L’espressione più gentile è stata: “fare le nozze coi fichi secchi”. Sono tra l’incredulo e l’arrabbiato le regioni che ieri hanno incassato, a sorpresa, la riforma sanitaria sotto le spoglie di un decreto legge.
Solo martedì avevano ricevuto la bozza del testo, in fretta e furia avevano proposto degli emendamenti, approvati all’unanimità, e meno di 24 ore dopo quel testo entrava in consiglio dei ministri per uscirne, al termine di una lunga discussione durata sei ore, approvato e operativo: un decreto legge che non comprende alcuna delle osservazioni emendate.
Ecco cosa ha commentato Enrico Rossi, presidente della regione Toscana: «Ricorrere all’urgenza ci è sembrata una forzatura e lo faremo presente al presidente della Repubblica vista la competenza delle Regioni nella sanità». Reazioni simili da tutti i governatori.

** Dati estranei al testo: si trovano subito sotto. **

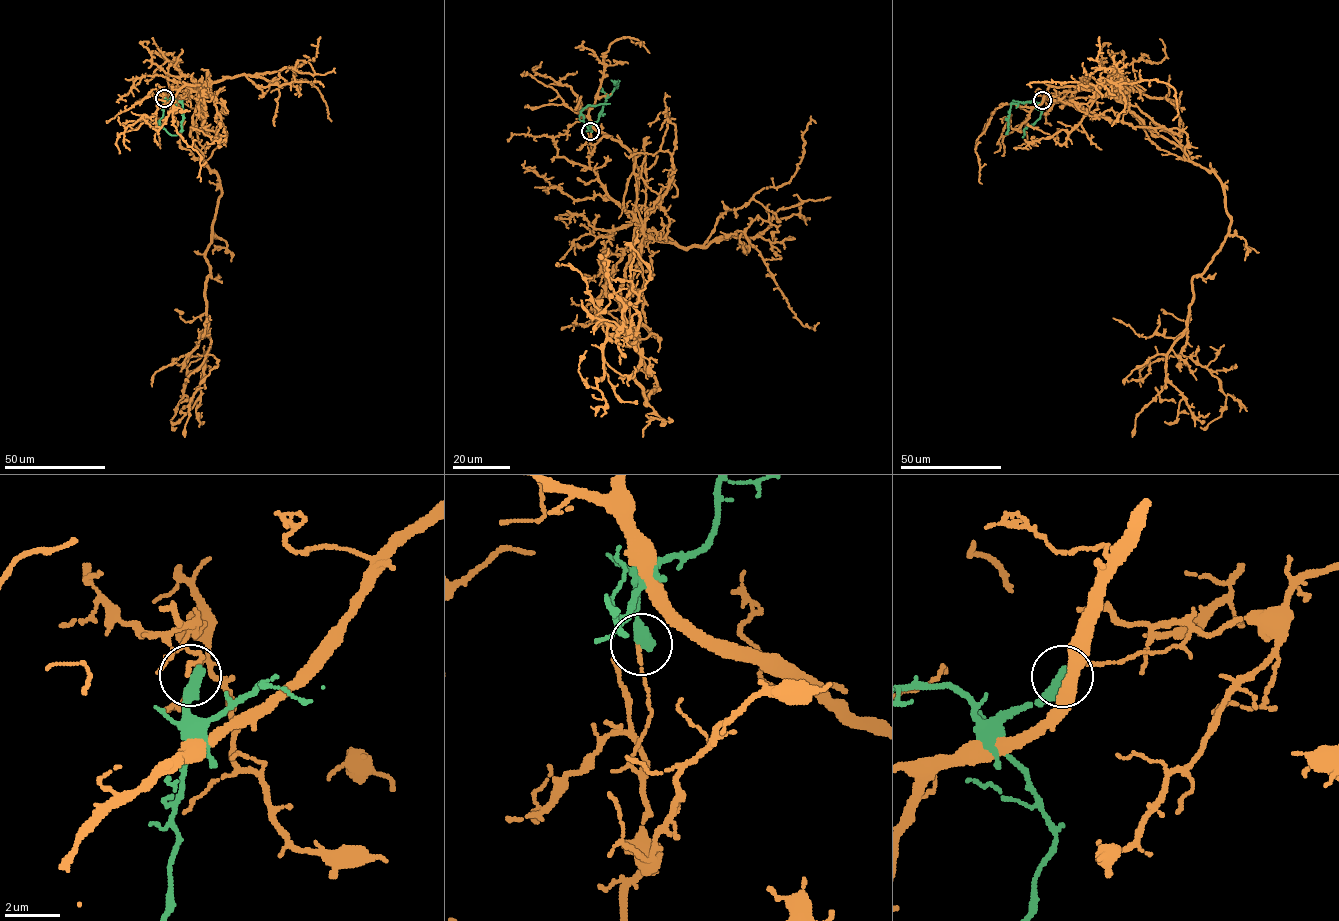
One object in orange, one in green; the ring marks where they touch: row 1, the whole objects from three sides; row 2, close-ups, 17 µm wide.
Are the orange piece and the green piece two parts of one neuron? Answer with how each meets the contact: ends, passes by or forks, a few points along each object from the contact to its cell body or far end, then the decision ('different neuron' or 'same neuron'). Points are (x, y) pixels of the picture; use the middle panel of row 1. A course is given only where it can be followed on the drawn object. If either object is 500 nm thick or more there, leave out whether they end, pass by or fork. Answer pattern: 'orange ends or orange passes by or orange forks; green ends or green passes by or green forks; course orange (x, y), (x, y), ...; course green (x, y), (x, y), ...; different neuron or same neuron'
orange ends; green ends; course orange (590, 131), (636, 222), (620, 302), (659, 388), (634, 334), (607, 327), (595, 388), (586, 350); course green (590, 131), (605, 99), (618, 85), (611, 80); different neuron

C’è chi ha messo in moto l’ufficio legale per studiare un ricorso. E la conferenza delle Regioni sta studiando le contromosse.
E c’è l’altro nodo, non certo secondario: la copertura finanziaria.
Il decretone prevede che i medici di base possano “accorpare” la loro presenza in presidi territoriali per garantire la copertura del servizio 24 ore su 24, sette giorni su sette. È la novità maggiore della riforma che avrebbe dovuto comprendere anche una tassa sulle bibite gassate, poi saltata. Rimane attualmente il vincolo per i produttori di bibite a base di frutta di utilizzare almeno il 20% di frutta nei succhi e il divieto di pubblicizzare il giorno per proteggere i bambini e contro la “ludopatia”.
Poca roba, insomma. Il grosso è sicuramente la ristrutturazione del servizio sanitario territoriale. «Se il ministro – dice Rossi – è riuscito a strappare la reperibilità 24 ore a costo zero ben venga». «Come si fa senza soldi?», si domandano alla conferenza delle Regioni.
E la risposta è univoca: non si applica. Una riforma sulla carta, pura teoria, visto che entro 60 giorni il decreto deve essere approvato con un iter parlamentare durante il quale si prevedono aspre battaglie.
Una su tutte quella sulle parafarmacie. «Il decreto Balduzzi scrive definitivamente la parola fine all’esperienza delle parafarmacie», ha già fatto sapere il presidente della federazione nazionale farmacia non convenzionata, Giuseppe Scioscia. Con l’apertura di 5mila nuovi esercizi farmaceutici in aggiunta a quelli attuali «si decreterà la fine dell’esperienza delle parafarmacie che, con i loro oltre 4mila esercizi hanno innescato un circolo economico virtuoso e consentito ai cittadini consumatori di risparmiare dal 2006 circa un miliardo di euro». E poi la bacchettata al premier: «Nel decretone non c’è traccia di alcun provvedimento a favore del nostro settore, con buona pace delle promesse fatte dallo stesso presidente Monti quando al suo insediamento annunciò in una lunga diretta televisiva di voler liberalizzare la fascia C, ovvero i farmaci che i cittadini pagano di tasca propria».
Medici operativi di notte: l’incredulità non è solo istituzionale. Letizia Galella è medico a Ladispoli, e si chiede: «Fare il turno di notte in zone a rischio, senza la protezione ad esempio di guardia giurata, è impensabile. Bisognerà ristrutturare i turni, e la Asl avrà più spese, perché il lavoro notturno è retribuito diversamente. Sarà possibile? Noi ancora non abbiamo l’adeguamento del sistema informatico per le nuove ricette sulle quali dobbiamo necessariamente trascrivere il principio attivo. Non sarà il caso di procedere per ordine?».
Marco Sottile è da vent’anni medico di famiglia a Napoli, in zona periferica: «Tutte queste novità serviranno a sfoltire il lavoro dei pronto soccorso, e mi può anche stare bene. Ma se arriva un paziente con forti dolori, e se arriva di notte deve per forza essere un’emergenza. Io, nel dubbio e non avendo macchinari diagnostici, lo manderò lo stesso al pronto soccorso. Il lavoro per i colleghi dell’urgenza non sarà ridotto, ma sarà aumentato il tempo necessario a curare il paziente. Queste conseguenze, il nostro caro ministro Balduzzi le avrà previste?».